Segment Open

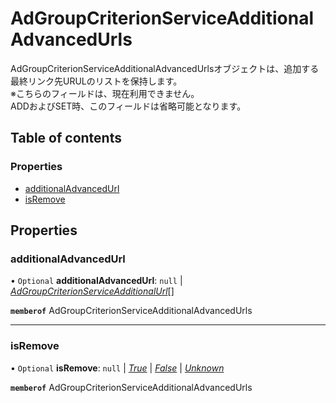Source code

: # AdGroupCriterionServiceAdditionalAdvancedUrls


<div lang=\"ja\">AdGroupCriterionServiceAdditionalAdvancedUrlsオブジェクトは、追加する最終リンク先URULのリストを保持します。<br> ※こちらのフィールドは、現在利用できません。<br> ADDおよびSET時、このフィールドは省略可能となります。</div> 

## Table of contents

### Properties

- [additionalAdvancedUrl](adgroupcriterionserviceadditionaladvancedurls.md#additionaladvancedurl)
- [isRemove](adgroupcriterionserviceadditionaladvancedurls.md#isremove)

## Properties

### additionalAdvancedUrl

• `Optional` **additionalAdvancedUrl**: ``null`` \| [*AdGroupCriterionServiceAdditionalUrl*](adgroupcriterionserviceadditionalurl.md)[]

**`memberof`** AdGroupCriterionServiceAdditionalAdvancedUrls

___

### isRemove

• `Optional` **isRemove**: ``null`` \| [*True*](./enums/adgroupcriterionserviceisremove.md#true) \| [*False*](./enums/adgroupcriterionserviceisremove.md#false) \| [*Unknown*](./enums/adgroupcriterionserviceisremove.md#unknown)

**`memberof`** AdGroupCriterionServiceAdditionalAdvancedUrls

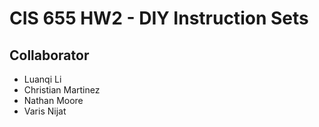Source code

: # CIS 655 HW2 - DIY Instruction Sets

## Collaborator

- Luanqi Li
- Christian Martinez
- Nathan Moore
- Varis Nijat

Segment Closed

What the task asks: Without including any pictures, copy every line above exactly.

Response to the exercise:
Source code

: # AdGroupCriterionServiceAdditionalAdvancedUrls


<div lang=\"ja\">AdGroupCriterionServiceAdditionalAdvancedUrlsオブジェクトは、追加する最終リンク先URULのリストを保持します。<br> ※こちらのフィールドは、現在利用できません。<br> ADDおよびSET時、このフィールドは省略可能となります。</div> 

## Table of contents

### Properties

- [additionalAdvancedUrl](adgroupcriterionserviceadditionaladvancedurls.md#additionaladvancedurl)
- [isRemove](adgroupcriterionserviceadditionaladvancedurls.md#isremove)

## Properties

### additionalAdvancedUrl

• `Optional` **additionalAdvancedUrl**: ``null`` \| [*AdGroupCriterionServiceAdditionalUrl*](adgroupcriterionserviceadditionalurl.md)[]

**`memberof`** AdGroupCriterionServiceAdditionalAdvancedUrls

___

### isRemove

• `Optional` **isRemove**: ``null`` \| [*True*](./enums/adgroupcriterionserviceisremove.md#true) \| [*False*](./enums/adgroupcriterionserviceisremove.md#false) \| [*Unknown*](./enums/adgroupcriterionserviceisremove.md#unknown)

**`memberof`** AdGroupCriterionServiceAdditionalAdvancedUrls

Source code

: # CIS 655 HW2 - DIY Instruction Sets

## Collaborator

- Luanqi Li
- Christian Martinez
- Nathan Moore
- Varis Nijat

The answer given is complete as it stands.